Given that $$\int_{c}^xf(t)\,\mathrm{d}t=x^3 + x^5,$$ where $c$ is constant, find the value of $c$.
I started by getting finding $D_x(\int_{c}^xf(t)\,\mathrm{d}t)$:
$$D_x\left(\int_{c}^xf(t)\,\mathrm{d}t\right)=D_x(x^3 + x^5) = 3x^2 + 5x^4.$$
Thus we can say that $f(x)$ $=$ $3x^2$ $+$ $5x^4$.
I am stuck after this step. Kindly help me. Thanks in advance.

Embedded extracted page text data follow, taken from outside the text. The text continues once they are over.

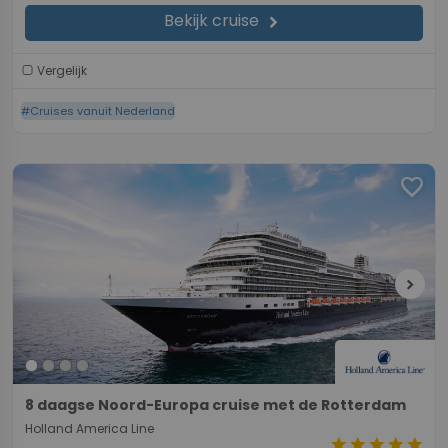
Bekijk cruise
chevron_right
Vergelijk
#Cruises vanuit Nederland
favorite
chevron_right
8 daagse Noord-Europa cruise met de Rotterdam
Holland America Line
star
star
star
star
star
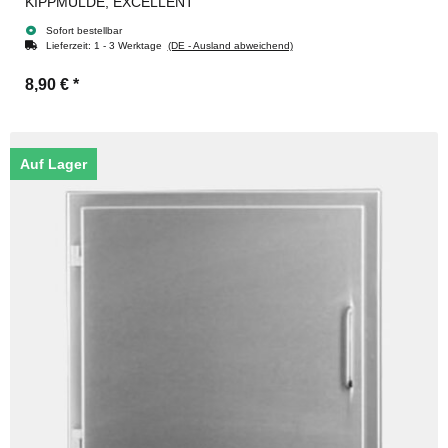
KIPPMULDE, EXCELLENT
Sofort bestellbar
Lieferzeit:
1 - 3 Werktage
(DE - Ausland abweichend)
8,90 €
*
Auf Lager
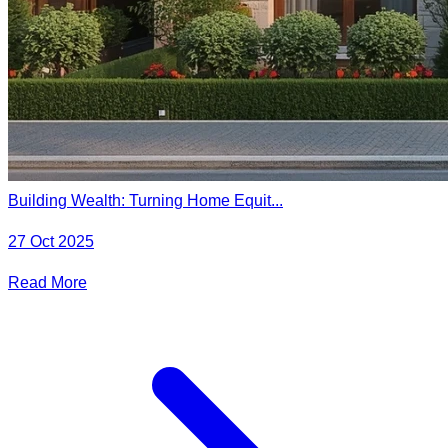
Building Wealth: Turning Home Equit...
27 Oct 2025
Read More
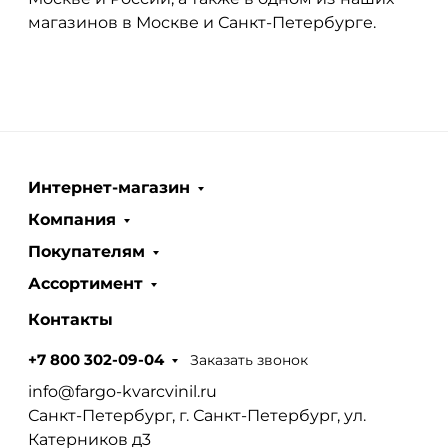
магазинов в Москве и Санкт-Петербурге.
Интернет-магазин
Компания
Покупателям
Ассортимент
Контакты
Заказать звонок
+7 800 302-09-04
info@fargo-kvarcvinil.ru
Санкт-Петербург, г. Санкт-Петербург, ул.
Катерников д3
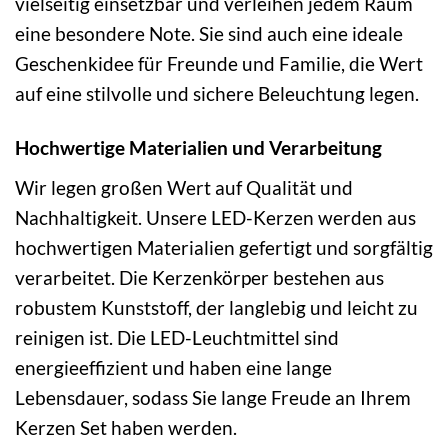
vielseitig einsetzbar und verleihen jedem Raum
eine besondere Note. Sie sind auch eine ideale
Geschenkidee für Freunde und Familie, die Wert
auf eine stilvolle und sichere Beleuchtung legen.
Hochwertige Materialien und Verarbeitung
Wir legen großen Wert auf Qualität und
Nachhaltigkeit. Unsere LED-Kerzen werden aus
hochwertigen Materialien gefertigt und sorgfältig
verarbeitet. Die Kerzenkörper bestehen aus
robustem Kunststoff, der langlebig und leicht zu
reinigen ist. Die LED-Leuchtmittel sind
energieeffizient und haben eine lange
Lebensdauer, sodass Sie lange Freude an Ihrem
Kerzen Set haben werden.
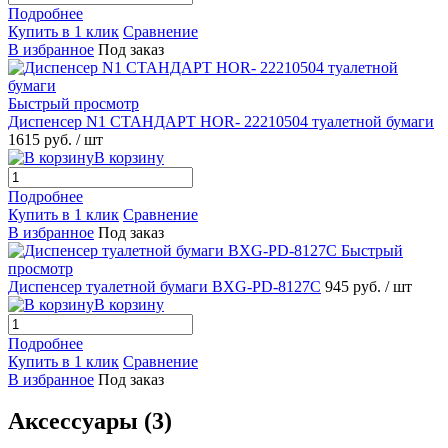
Подробнее
Купить в 1 клик
Сравнение
В избранное
Под заказ
Быстрый просмотр
Диспенсер N1 СТАНДАРТ HOR- 22210504 туалетной бумаги
1615 руб.
/ шт
В корзину
Подробнее
Купить в 1 клик
Сравнение
В избранное
Под заказ
Быстрый
просмотр
Диспенсер туалетной бумаги BXG-PD-8127C
945 руб.
/ шт
В корзину
Подробнее
Купить в 1 клик
Сравнение
В избранное
Под заказ
Аксессуары (3)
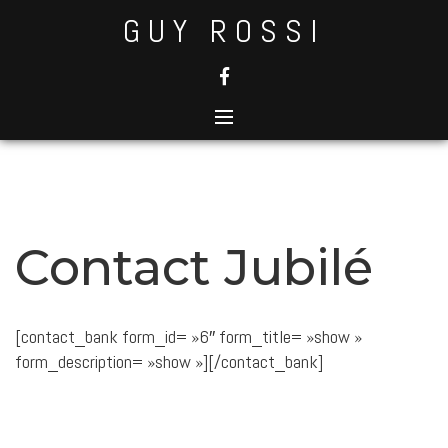
Skip
GUY ROSSI
to
content
Contact Jubilé
[contact_bank form_id= »6″ form_title= »show »
form_description= »show »][/contact_bank]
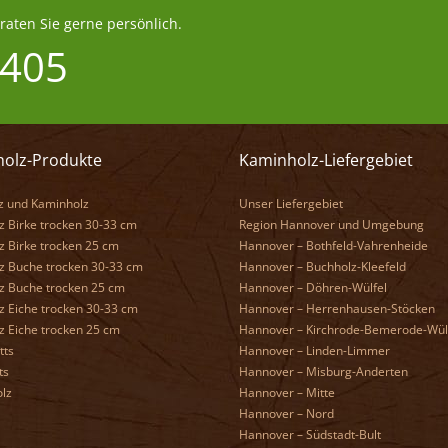
aten Sie gerne persönlich.
 405
olz-Produkte
Kaminholz-Liefergebiet
z und Kaminholz
Unser Liefergebiet
 Birke trocken 30-33 cm
Region Hannover und Umgebung
 Birke trocken 25 cm
Hannover – Bothfeld-Vahrenheide
z Buche trocken 30-33 cm
Hannover – Buchholz-Kleefeld
z Buche trocken 25 cm
Hannover – Döhren-Wülfel
z Eiche trocken 30-33 cm
Hannover – Herrenhausen-Stöcken
z Eiche trocken 25 cm
Hannover – Kirchrode-Bemerode-Wül
tts
Hannover – Linden-Limmer
ts
Hannover – Misburg-Anderten
lz
Hannover – Mitte
Hannover – Nord
Hannover – Südstadt-Bult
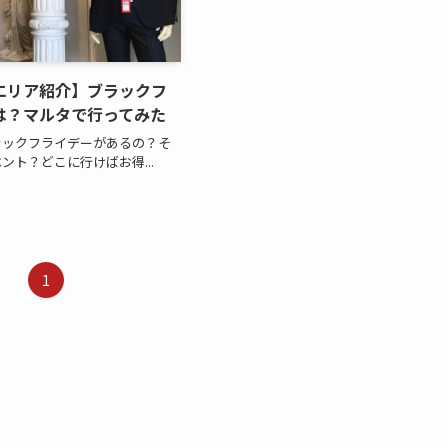
エリア紹介】ブラックフ
は？マルタで行ってみた
ラックフライデーがあるの？そ
ント？どこに行けばお得...
1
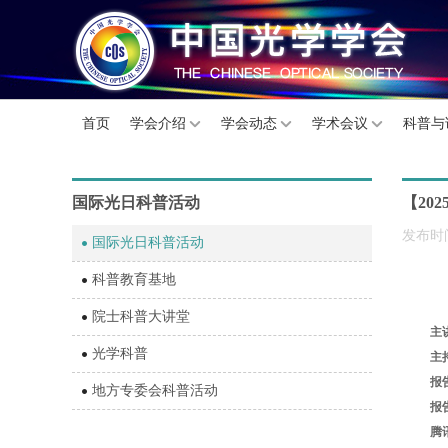
首页
学会介绍
学会动态
学术会议
科普与
国际光日科普活动
【20
发布时间
国际光日科普活动
科普教育基地
院士科普大讲堂
主
光学科普
主
报
地方专委会科普活动
报告
腾讯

Realize that if $c \neq 0$, there would be some constant part, like so:
$$\int_{c}^x f(t)dt = x^3 + x^5 - c^3 - c^5$$
But since there is no constant part, you can deduce that $c = 0$. You can show a bit clearer, applying the Fundamental Theorem of Calculus as you did:
$$ \require{cancel} \dfrac{d}{dx}\int_c^x f(t)dt = \dfrac{d}{dx}\left(x^3+x^5\right) \Rightarrow f(t) = 3t^2 + 5t^4$$ $$\int_c^x \left(3t^2 + 5x^4\right) dt = \left(x^3 + 5x^4\right) - \left(c^3 + c^5\right)$$ $$x ^3 + x^5 = \left(x^3 + x^5\right) - \left(c^3 + c^5\right)$$ $$0 = - \left(c^3 + c^5\right)$$ $$0 = -c^3\cancel{\left(1+c^2\right)}$$ $$c = 0$$